Object names are separated into catalog identifier and member identifier. The name interpreter checks the catalog identifier to certify that it points uniquely to a catalog recognized by the database. The name interpreter then checks the member identifier to certify that it corresponds to the conventions of the catalog identified (e.g. is it a sequential number, or a combination of numbers and letters, etc?), and that it does not exceed certain limits (e.g. the number of objects in catalog). The left hand column of the following table contains examples of input names recognized by the interpreter. The right hand column shows the NED standard formats.
Names with square bracket prefixes (e.g. "[HB89]" and "[WB92]") usually come from papers published in journals, while those names with unbracketed prefixes (e.g. "NGC" and "IRAS") usually come from separately published catalogs. There are exceptions, however; examples include "[RC2]" and "87GB". Some names have combination prefixes (e.g. "87GB[BWE91]" and "ABELL 400:[D80]").

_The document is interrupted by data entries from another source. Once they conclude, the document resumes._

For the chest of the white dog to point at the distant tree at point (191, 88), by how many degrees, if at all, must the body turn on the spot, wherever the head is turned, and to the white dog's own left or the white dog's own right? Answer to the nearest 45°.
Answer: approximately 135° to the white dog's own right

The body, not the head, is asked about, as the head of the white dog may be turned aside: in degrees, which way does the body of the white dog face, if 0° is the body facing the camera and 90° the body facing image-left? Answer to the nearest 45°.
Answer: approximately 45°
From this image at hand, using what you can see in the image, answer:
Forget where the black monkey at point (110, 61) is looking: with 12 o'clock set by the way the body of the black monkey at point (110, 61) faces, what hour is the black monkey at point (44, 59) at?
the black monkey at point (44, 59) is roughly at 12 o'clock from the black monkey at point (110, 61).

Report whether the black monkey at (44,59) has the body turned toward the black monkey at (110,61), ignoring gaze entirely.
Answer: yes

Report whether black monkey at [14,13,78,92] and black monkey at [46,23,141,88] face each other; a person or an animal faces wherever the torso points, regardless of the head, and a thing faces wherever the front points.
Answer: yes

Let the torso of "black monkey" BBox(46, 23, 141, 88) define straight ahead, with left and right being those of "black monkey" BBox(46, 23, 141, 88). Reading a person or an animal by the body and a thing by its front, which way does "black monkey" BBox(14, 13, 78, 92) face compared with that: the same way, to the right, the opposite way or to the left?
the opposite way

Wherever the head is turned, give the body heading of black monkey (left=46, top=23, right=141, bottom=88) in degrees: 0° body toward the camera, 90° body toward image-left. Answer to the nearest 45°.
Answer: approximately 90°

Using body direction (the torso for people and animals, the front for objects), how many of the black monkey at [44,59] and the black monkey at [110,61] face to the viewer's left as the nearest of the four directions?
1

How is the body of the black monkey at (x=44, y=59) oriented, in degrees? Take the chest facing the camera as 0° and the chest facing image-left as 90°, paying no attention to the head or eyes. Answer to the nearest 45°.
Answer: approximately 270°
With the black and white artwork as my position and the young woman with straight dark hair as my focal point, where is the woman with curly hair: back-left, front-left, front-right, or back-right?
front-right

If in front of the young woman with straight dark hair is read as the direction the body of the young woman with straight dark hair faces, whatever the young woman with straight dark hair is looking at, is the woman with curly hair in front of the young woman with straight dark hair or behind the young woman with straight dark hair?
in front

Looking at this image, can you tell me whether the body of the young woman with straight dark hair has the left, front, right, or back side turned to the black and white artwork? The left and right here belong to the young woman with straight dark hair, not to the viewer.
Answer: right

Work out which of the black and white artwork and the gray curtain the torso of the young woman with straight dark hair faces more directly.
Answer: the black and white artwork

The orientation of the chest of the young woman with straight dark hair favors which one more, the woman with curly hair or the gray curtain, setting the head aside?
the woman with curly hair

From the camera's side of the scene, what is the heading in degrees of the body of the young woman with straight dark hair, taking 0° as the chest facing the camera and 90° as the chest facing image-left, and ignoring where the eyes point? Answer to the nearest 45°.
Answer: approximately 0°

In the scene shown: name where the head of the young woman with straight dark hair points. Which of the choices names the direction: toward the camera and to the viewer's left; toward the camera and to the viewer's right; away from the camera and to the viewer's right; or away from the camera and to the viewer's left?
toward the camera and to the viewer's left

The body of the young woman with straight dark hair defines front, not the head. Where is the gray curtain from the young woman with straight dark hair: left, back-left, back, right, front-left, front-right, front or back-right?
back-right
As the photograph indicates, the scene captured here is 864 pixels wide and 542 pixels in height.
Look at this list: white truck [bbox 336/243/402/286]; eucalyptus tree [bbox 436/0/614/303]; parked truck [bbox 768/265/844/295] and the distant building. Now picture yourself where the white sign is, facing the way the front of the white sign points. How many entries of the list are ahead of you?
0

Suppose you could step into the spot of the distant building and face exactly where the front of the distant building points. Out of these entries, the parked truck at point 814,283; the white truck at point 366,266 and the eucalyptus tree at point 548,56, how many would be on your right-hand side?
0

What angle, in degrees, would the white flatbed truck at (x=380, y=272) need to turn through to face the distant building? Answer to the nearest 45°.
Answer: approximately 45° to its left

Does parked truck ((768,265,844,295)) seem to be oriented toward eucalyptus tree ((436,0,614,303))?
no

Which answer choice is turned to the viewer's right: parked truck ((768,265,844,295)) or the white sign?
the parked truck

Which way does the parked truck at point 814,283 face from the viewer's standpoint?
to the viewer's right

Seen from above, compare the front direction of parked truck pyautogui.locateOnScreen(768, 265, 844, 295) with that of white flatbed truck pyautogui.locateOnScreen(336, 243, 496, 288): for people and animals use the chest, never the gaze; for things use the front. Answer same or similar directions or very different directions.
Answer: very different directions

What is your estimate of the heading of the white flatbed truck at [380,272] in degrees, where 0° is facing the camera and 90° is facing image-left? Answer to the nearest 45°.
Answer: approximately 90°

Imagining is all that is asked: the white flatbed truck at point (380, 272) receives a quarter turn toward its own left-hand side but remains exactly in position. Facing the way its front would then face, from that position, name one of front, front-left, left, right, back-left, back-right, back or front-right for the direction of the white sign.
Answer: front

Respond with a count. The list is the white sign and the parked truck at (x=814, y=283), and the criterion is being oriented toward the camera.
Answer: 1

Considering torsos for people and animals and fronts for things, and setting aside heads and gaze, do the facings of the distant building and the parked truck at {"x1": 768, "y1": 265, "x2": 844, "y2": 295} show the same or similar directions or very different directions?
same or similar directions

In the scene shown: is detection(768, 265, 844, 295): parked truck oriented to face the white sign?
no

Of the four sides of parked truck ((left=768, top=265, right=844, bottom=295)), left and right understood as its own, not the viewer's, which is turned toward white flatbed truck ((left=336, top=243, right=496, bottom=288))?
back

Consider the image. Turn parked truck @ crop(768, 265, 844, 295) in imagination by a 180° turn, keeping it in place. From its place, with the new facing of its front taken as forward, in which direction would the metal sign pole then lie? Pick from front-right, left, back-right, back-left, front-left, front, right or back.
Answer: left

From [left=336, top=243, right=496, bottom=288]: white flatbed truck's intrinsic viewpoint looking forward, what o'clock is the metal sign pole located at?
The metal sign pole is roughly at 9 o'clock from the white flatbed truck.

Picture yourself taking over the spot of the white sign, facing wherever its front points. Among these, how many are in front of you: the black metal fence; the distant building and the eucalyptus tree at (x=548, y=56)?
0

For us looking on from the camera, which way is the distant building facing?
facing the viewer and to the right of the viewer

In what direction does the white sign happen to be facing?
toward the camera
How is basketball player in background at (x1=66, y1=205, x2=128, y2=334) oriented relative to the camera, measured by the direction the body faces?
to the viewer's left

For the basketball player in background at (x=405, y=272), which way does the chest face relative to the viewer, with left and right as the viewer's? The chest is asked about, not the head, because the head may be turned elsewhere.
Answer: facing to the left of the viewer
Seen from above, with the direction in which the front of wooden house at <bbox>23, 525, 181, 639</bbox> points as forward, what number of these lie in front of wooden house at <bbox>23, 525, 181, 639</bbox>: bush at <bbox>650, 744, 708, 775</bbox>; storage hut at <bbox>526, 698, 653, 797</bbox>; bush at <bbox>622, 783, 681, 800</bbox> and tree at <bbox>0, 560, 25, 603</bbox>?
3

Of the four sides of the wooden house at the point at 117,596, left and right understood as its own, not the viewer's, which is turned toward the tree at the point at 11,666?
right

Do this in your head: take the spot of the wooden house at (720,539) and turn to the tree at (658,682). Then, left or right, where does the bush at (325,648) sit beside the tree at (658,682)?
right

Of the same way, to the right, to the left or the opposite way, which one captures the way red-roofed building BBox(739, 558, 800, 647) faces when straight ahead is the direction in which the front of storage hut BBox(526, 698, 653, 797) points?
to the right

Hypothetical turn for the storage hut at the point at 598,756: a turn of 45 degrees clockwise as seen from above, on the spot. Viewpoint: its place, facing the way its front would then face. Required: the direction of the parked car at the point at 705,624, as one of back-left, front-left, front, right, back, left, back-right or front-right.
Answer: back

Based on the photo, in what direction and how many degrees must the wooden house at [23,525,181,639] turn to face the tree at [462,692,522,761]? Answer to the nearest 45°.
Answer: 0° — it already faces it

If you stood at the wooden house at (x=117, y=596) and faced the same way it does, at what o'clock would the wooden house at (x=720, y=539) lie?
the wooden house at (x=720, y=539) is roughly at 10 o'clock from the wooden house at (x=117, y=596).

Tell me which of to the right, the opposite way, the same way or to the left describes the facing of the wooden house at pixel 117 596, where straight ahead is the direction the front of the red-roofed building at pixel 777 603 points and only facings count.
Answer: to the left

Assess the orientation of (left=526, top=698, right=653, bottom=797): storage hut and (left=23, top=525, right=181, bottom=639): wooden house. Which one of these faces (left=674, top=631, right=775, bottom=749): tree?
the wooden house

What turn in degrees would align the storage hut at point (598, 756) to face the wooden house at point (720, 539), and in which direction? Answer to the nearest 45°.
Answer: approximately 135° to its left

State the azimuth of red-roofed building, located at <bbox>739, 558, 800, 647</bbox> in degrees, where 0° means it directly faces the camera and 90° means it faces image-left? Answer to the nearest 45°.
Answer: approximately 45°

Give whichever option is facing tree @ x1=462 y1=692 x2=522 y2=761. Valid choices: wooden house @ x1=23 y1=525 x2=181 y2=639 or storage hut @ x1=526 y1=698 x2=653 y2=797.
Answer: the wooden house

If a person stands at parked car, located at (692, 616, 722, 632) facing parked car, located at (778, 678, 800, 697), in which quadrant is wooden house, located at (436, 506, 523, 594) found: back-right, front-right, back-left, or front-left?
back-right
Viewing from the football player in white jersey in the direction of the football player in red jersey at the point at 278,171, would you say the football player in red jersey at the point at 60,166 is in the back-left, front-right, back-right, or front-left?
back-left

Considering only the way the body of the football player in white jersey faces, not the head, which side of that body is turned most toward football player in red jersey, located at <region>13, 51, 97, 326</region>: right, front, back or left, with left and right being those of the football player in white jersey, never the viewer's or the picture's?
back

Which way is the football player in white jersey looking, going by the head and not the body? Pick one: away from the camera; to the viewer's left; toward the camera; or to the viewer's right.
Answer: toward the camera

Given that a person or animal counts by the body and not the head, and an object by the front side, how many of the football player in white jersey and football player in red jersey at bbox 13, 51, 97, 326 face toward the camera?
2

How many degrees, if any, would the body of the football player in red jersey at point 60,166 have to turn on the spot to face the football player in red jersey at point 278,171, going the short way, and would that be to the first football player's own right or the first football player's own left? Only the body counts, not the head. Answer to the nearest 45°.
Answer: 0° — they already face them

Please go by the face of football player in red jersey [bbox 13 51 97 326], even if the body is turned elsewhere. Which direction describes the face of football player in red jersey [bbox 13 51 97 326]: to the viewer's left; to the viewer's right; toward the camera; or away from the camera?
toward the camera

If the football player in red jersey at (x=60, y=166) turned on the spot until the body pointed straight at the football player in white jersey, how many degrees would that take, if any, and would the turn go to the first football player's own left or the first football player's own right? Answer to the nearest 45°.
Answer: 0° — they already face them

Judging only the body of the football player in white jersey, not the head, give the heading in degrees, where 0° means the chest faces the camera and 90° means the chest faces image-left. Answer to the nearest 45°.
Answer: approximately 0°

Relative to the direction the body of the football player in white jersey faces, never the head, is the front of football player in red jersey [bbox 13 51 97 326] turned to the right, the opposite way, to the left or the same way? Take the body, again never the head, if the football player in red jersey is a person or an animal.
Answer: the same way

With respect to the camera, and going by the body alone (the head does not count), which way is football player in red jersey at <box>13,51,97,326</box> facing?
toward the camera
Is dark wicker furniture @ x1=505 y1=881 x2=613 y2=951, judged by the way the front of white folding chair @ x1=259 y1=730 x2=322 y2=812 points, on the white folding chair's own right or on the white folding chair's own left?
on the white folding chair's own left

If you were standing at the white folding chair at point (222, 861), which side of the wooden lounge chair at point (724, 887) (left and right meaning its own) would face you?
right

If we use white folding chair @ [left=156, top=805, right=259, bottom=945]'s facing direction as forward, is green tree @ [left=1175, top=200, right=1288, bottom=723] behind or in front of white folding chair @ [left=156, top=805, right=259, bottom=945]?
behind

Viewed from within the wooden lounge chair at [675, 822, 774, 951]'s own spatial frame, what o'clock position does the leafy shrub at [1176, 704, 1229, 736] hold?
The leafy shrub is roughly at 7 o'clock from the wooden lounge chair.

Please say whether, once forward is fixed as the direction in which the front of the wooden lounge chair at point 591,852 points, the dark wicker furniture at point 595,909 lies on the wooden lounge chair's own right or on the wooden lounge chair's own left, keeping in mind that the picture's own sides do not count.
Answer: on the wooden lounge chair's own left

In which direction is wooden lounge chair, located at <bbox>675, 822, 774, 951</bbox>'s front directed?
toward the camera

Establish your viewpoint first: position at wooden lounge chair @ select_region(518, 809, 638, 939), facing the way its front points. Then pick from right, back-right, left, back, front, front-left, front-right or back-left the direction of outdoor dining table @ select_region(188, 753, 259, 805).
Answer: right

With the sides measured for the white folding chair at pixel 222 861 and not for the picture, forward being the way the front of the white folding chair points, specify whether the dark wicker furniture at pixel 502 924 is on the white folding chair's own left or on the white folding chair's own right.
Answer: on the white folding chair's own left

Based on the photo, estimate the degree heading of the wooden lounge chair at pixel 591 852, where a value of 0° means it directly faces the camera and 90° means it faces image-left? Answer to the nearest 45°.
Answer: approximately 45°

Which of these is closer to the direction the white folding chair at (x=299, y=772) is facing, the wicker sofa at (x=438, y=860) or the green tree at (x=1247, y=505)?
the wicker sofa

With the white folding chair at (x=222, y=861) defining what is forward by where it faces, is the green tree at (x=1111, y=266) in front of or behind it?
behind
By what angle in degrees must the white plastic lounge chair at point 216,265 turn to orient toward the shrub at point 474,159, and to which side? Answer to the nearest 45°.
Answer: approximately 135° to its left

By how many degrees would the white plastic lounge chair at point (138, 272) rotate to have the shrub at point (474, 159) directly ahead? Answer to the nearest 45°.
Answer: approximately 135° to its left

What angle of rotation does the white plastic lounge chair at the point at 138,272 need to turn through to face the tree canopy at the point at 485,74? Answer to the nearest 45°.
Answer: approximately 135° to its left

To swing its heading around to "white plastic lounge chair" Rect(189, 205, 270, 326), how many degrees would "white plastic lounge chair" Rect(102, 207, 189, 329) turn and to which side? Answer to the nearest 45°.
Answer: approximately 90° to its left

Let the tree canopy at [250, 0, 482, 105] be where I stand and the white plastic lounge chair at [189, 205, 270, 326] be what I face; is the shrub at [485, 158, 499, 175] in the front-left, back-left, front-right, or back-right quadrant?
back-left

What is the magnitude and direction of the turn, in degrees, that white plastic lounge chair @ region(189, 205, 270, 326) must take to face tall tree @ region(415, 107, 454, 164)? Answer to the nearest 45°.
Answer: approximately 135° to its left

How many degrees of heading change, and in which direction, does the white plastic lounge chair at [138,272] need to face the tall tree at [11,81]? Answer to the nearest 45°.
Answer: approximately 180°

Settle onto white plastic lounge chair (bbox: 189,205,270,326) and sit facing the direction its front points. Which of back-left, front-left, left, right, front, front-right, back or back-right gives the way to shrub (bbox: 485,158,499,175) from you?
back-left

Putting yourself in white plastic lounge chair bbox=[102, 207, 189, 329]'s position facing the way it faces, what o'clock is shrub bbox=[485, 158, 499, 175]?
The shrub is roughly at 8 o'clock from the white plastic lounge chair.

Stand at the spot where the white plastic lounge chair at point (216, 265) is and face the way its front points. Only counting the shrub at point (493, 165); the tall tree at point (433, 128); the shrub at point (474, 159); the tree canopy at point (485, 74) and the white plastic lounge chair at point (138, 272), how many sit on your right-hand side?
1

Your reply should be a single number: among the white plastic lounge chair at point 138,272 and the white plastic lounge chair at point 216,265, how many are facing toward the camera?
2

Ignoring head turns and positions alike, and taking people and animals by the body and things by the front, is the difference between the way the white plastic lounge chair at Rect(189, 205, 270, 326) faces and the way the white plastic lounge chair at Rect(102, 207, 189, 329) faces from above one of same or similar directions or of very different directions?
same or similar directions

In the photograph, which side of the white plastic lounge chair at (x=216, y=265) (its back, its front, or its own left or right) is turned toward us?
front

Objects in multiple systems without existing unique names are formed by the name of the system itself followed by "NEDnn", where "nn" is a decimal number starting with "01" (example: "ARP 294 NED01" and "ARP 294 NED02"). Similarly, objects found only in catalog notes are given names beginning with the name of the cataloged object followed by "NOTESnn" (example: "UGC 01562 NOTES01" and "UGC 01562 NOTES02"). Sources named in non-optical catalogs or lists, which are later found to be coincident with galaxies but which are not renamed, have "ID" appended to their original names (example: "IRAS 04356+3412 ID"). In this case, the Preferred Object Type is also changed to "Galaxy".